Given request:
Report how many lines in the listing below contain the string "JSON". Give only the number.

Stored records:
◇ ◇ ◇ ◇ ◇ ◇ ◇

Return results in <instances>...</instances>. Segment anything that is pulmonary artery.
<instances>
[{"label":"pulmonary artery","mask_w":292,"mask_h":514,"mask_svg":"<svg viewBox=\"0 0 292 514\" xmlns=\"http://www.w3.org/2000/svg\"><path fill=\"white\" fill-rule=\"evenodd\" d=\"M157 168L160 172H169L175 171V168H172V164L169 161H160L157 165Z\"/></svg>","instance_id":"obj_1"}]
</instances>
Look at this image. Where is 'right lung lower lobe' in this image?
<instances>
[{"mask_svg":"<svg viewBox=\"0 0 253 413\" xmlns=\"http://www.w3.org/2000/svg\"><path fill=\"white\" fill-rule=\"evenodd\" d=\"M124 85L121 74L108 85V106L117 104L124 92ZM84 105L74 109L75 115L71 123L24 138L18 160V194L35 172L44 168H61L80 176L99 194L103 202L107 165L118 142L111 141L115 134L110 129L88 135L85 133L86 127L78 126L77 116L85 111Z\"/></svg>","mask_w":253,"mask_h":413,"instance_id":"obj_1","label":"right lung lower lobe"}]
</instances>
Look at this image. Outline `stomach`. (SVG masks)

◇ ◇ ◇ ◇ ◇ ◇ ◇

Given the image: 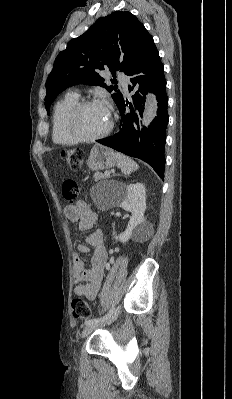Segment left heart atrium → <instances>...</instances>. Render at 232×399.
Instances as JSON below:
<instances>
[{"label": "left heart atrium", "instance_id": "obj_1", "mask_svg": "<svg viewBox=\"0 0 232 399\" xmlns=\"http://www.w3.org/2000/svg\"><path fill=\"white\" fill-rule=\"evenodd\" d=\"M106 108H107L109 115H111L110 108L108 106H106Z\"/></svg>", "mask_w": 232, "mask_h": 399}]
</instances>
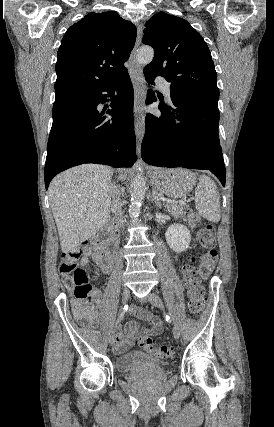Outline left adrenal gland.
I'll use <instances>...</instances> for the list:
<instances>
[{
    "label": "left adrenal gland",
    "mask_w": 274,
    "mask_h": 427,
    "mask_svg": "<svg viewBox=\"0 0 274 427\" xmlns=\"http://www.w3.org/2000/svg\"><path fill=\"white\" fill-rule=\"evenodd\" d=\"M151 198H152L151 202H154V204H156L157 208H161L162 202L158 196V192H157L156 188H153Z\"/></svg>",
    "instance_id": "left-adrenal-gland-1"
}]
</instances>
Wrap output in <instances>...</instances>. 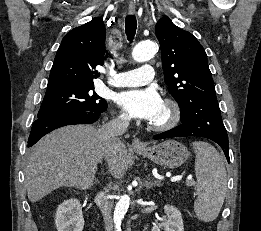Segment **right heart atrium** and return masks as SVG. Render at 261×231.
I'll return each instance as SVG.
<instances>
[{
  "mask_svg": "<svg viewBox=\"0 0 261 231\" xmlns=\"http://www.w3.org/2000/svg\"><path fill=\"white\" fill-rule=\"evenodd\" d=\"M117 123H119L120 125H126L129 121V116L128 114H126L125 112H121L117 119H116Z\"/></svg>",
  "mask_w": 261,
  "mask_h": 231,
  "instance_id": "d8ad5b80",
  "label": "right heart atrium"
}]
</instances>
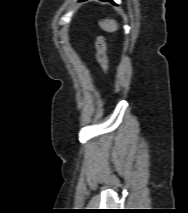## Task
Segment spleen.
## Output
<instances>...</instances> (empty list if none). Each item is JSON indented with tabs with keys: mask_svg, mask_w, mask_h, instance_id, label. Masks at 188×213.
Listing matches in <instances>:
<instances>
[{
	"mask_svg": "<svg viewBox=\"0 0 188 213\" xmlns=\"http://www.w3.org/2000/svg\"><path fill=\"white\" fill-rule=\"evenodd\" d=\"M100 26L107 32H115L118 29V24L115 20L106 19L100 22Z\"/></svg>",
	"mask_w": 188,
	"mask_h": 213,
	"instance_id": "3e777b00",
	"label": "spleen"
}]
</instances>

◇ ◇ ◇ ◇ ◇ ◇ ◇

Exercise solution:
2